In 1954, after graduating from the National War College, he was promoted to brigadier general and assigned as Air Force director of information. He retired in 1957.

Then he pursued his life-long dream to walk the Great Wall of China. After writing more than 300 letters in two years to ask for official permission, General Scott finally signed on for a package tour to just get inside China.

While there, he managed to get a visa and travel permit and in 93 days — with a 70 pound backpack including 1,200 oatmeal cookies he baked himself — he walked the 2,000 miles of the Great Wall to complete Marco Polo’s trip that had fascinated him for 57 years. On a 9,000 foot mountain overlooking Kunming — General Chennault’s home base in World War II — he left an engraved stone memorial to his former boss that read: General Claire Lee Chennault. We, your men, honor you forever.

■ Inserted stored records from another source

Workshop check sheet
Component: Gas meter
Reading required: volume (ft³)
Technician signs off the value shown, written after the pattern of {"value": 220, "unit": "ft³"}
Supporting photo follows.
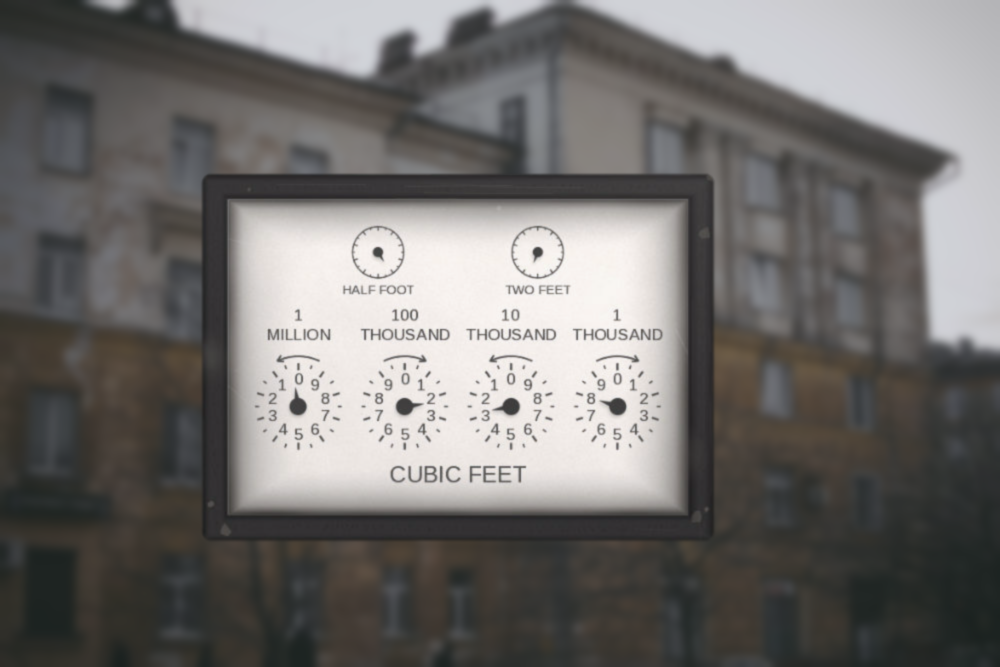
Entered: {"value": 22800, "unit": "ft³"}
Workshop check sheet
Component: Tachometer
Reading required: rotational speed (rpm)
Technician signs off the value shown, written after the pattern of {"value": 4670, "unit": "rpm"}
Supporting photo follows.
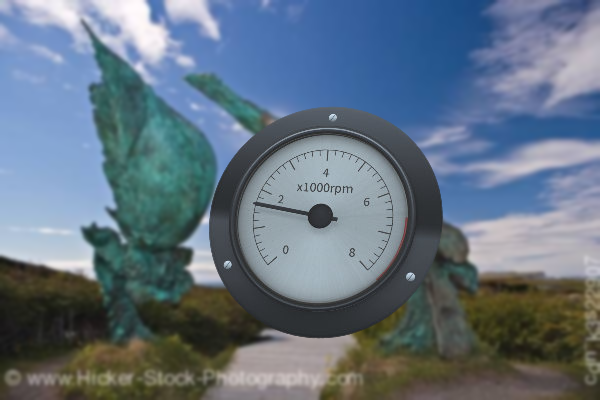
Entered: {"value": 1600, "unit": "rpm"}
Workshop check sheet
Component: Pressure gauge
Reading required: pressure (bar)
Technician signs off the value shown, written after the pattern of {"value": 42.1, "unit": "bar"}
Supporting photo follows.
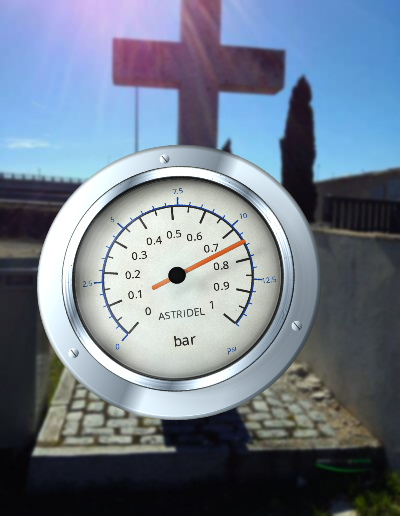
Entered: {"value": 0.75, "unit": "bar"}
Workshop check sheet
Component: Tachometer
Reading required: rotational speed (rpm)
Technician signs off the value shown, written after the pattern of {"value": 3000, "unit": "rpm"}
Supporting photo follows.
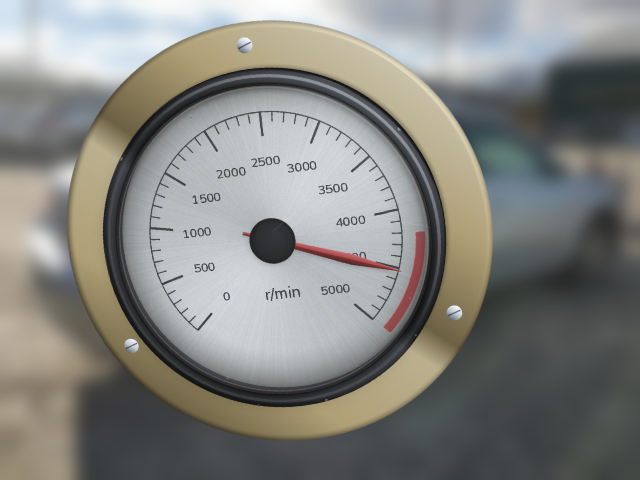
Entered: {"value": 4500, "unit": "rpm"}
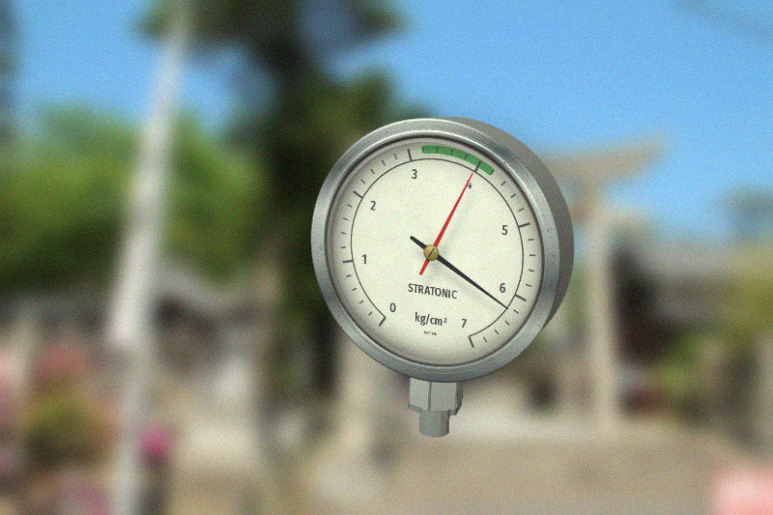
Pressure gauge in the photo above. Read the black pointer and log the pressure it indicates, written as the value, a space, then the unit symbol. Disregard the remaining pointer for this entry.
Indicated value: 6.2 kg/cm²
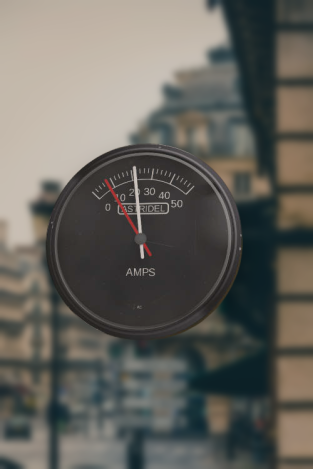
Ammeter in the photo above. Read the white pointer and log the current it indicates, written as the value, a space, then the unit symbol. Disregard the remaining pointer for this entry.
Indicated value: 22 A
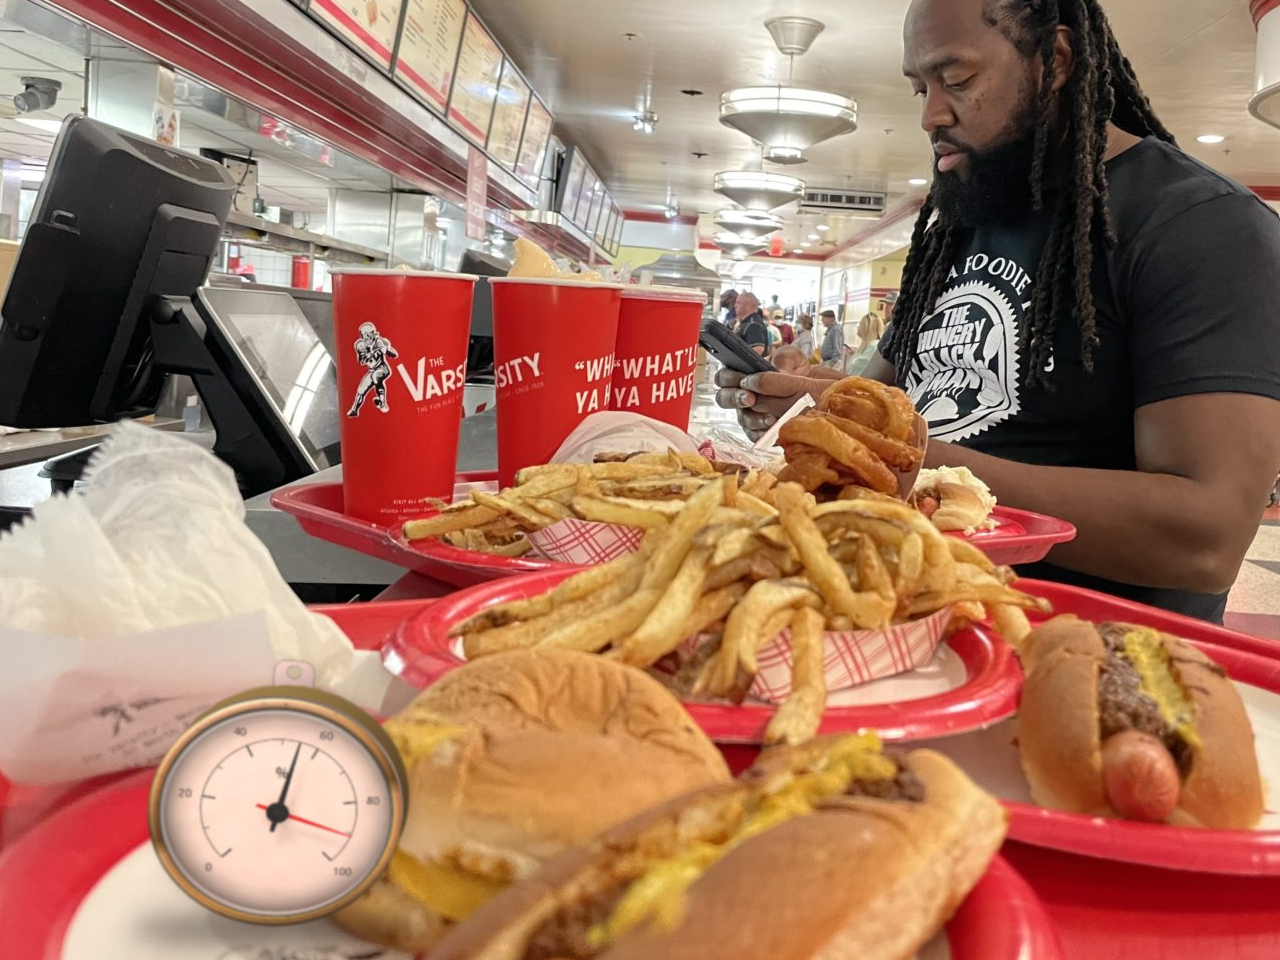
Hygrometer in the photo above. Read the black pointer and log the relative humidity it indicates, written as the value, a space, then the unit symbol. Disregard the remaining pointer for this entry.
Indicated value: 55 %
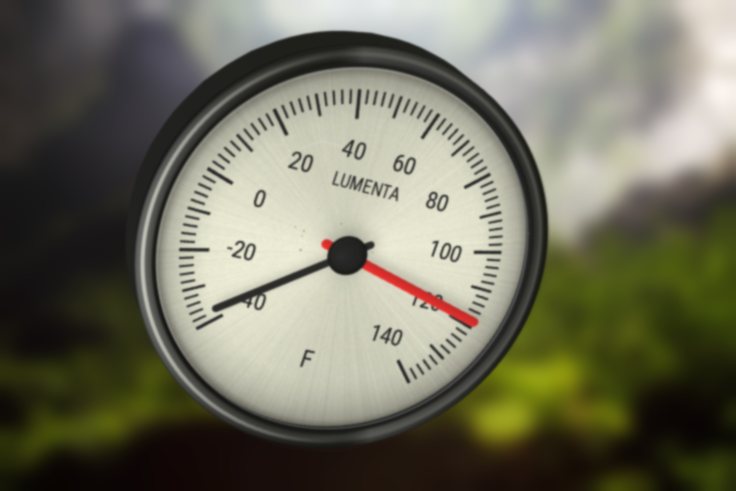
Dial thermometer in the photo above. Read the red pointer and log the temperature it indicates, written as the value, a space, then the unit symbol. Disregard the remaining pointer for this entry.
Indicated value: 118 °F
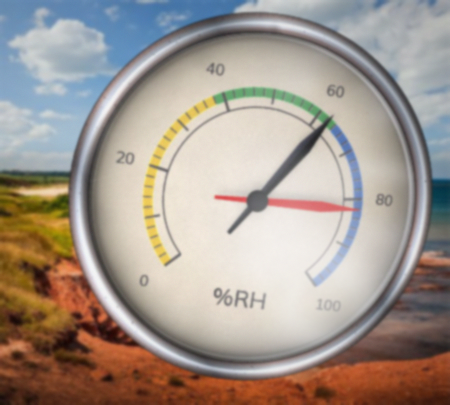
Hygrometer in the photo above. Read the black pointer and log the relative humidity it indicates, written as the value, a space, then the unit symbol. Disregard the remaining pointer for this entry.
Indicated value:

In 1976, with special permission from Gen. Charles Gabriel, Air Force chief of staff, he flew an F-16 Fighting Falcon. Ironically, his first military airplane had also been a Falcon, a Curtiss O-1G fabric-covered biplane.

In 1986, General Scott arrived at Warner Robins for the unveiling of an exhibit of his memorabilia at the Museum of Aviation. He was asked to stay and the next year moved to Warner Robins to become the head of the Heritage of Eagles Campaign — which ultimately raised $2.5 million to build the museum’s three- story Eagle Building.

In 1988, the general released his autobiography, “The Day I Owned the Sky.” That year, at age 82, he was flown in an F-15 Eagle out of Dobbins Air Force Base, Ga. In May 1995, the general joined 19 veterans of the China-Burma-China campaign on a 50th anniversary return to meet Chinese veterans they flew with during World War II.

On April 2, 1997, in celebration of his 89th birthday, General Scott flew his last flight — in a B-1 Lancer bomber from Robins’ 116th Bomb Wing. His flight log closed with over 33,000 hours in the air — a total few pilots have reached.

In the last two decades of his life, General Scott continued to work tirelessly at the museum, helping to raise millions of dollars to develop the heritage and education center. His legacy, he said, was to “teach the younger generation that if we are strong, we will never have to endure another tragedy like World War II.”

General Scott is survived by daughter Robin Fraser of Bakersfield, Calif., a grandson, three granddaughters and several great-grandchildren.

The general will be buried at Arlington National Cemetery in Washington, D.C.